Obama is not trying to spell out the details of what will and won’t be negotiable until he sees what people are willing to give up. Why draw a line in the sand and start a war if he doesn’t need to?
Why giving the conservatives ammunition by saying a public-sector plan has to be part of the final solution, and we’re not going to handicap it to make sure private insurers can compete?
The conservatives will distort anything Obama says now and use it to try to frighten people.
Obama is a patient man–one of his strengths. He will wait, see what others propose, see what they are willing to contribute adn then, in the end, step in and say: this is what we have to do if we want high quality, sustainable, affordable healthcare for everyone.
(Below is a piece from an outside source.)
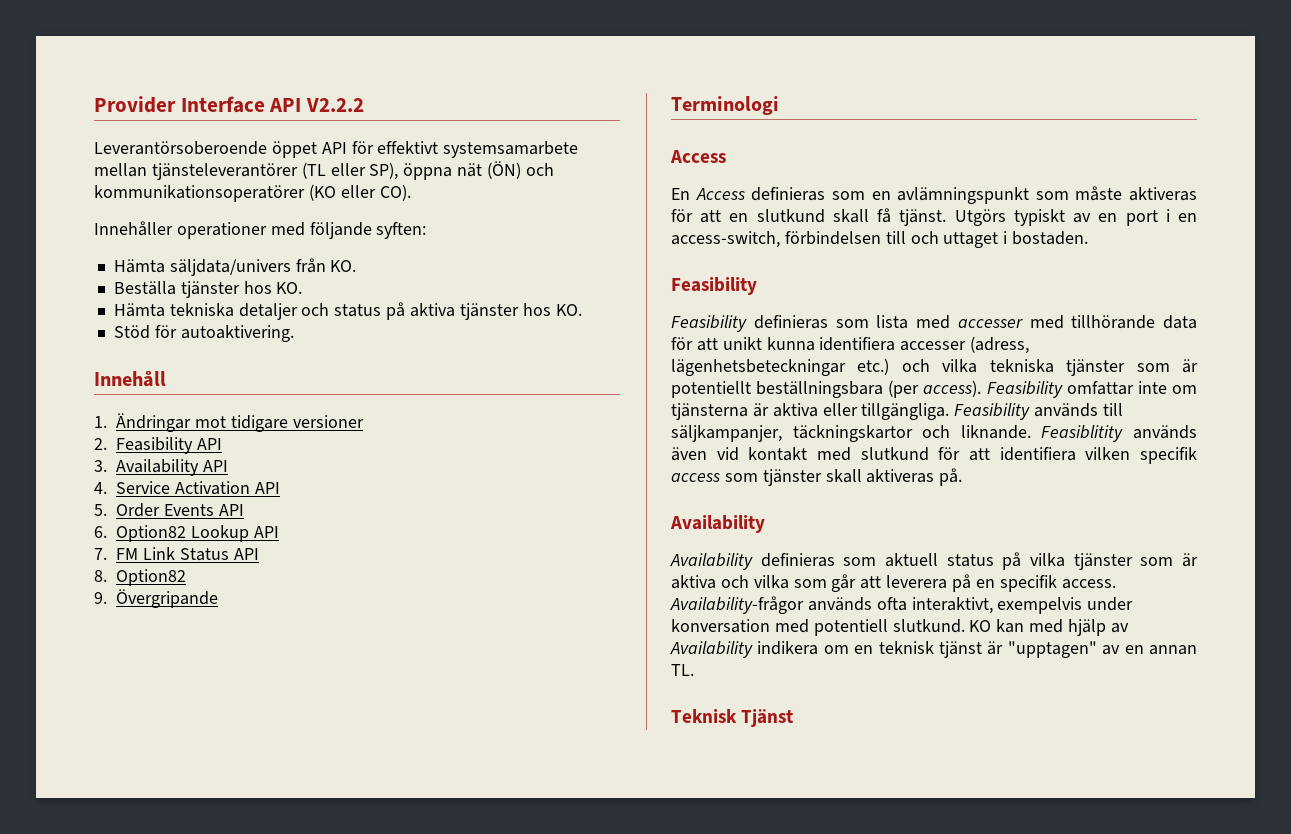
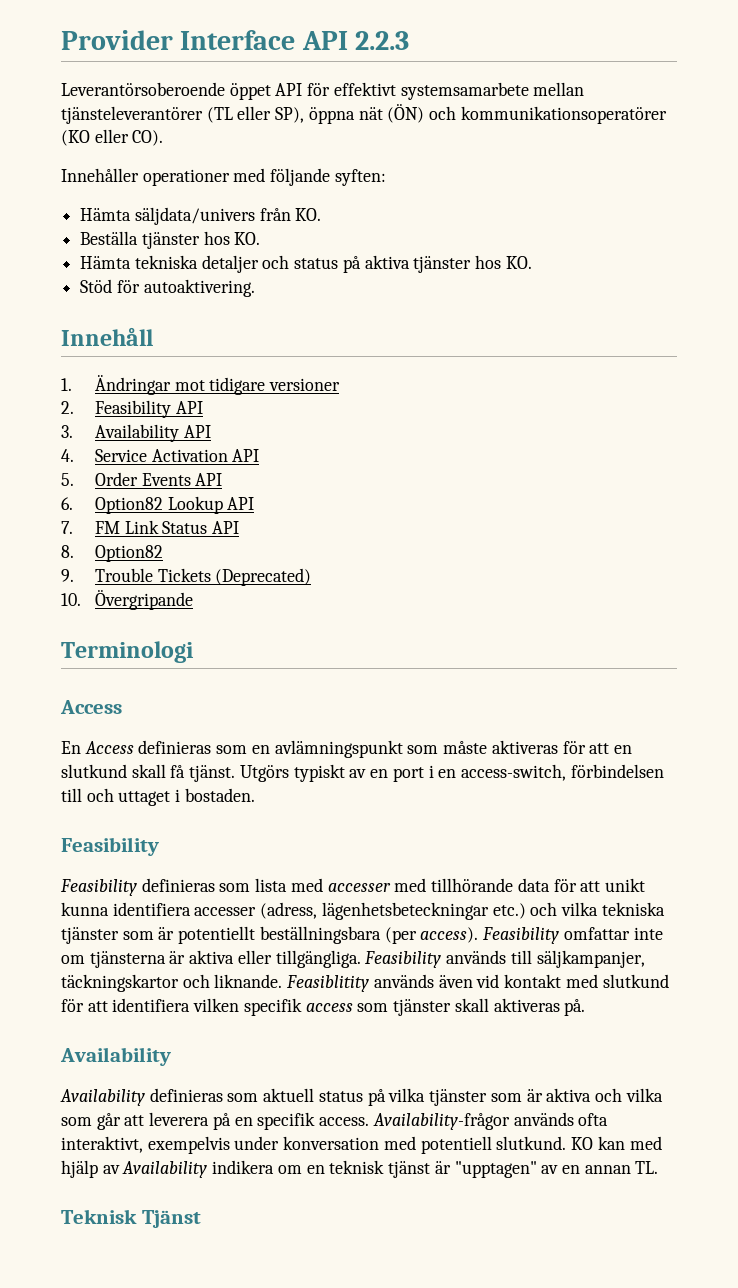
[306,98,365,112] V2.2.2 -> [355,31,410,50] 2.2.3
(107, 598) none -> [94,568,312,586] [61,593,81,606] Trouble Tickets (Deprecated) // 10.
Don’t worry so much about Baucus. In the end, he will not be in charge.
Gregg– Good to hear from you.
They think they have a dog in the hunt. In the end, they may find that they are the foxes being hunted.
The NY premiere went for well, thanks.
And DVDs will soon be available–I’ll write about that.
Not sure if anyone is still reading this comments thread. It’s not that it’s so important to make money of Medicare, it’s that in a world where payment is tied directly to the cost of production, there’s no incentive to cut costs. We ask hospital to become more efficient, but they know all that comes from that is lowering their payment. So why would they? Now I understand why when you go to HFMA, there’s little talk about lowering cost of production, because hospitals know if they do that, Medicare cuts rates, and then all commercial payers follow suit.
So they’ll continue to keep their costs high and get more reimbursement per service.
Mike C–
Don’t be so discouraged.
Medicare has already made it clear that it is going to pay hospitals less for being inefficient.
Medicare has decided to stop paying for readmissions at hospitals that have a large number of “preventable readmissions.”
This is just the beginning.
The Medicare Payment Advistory Commission (MedPAC) has been recommending paying for quality and efficiency–and penalizing for inefficiency and poorer qualty –for a number of years.
Recently, Senator Jay Rockefeller presented a bill that would give MedPAC the power to implement its recommendatoins for Medicare. (At that point, I’m quite certain that those recommendations would also apply to a public-sector insurance plan–if not immediately, then quite soon thereafter.)
Presdient Obama has announced that he supports Rockefeller’s legislation.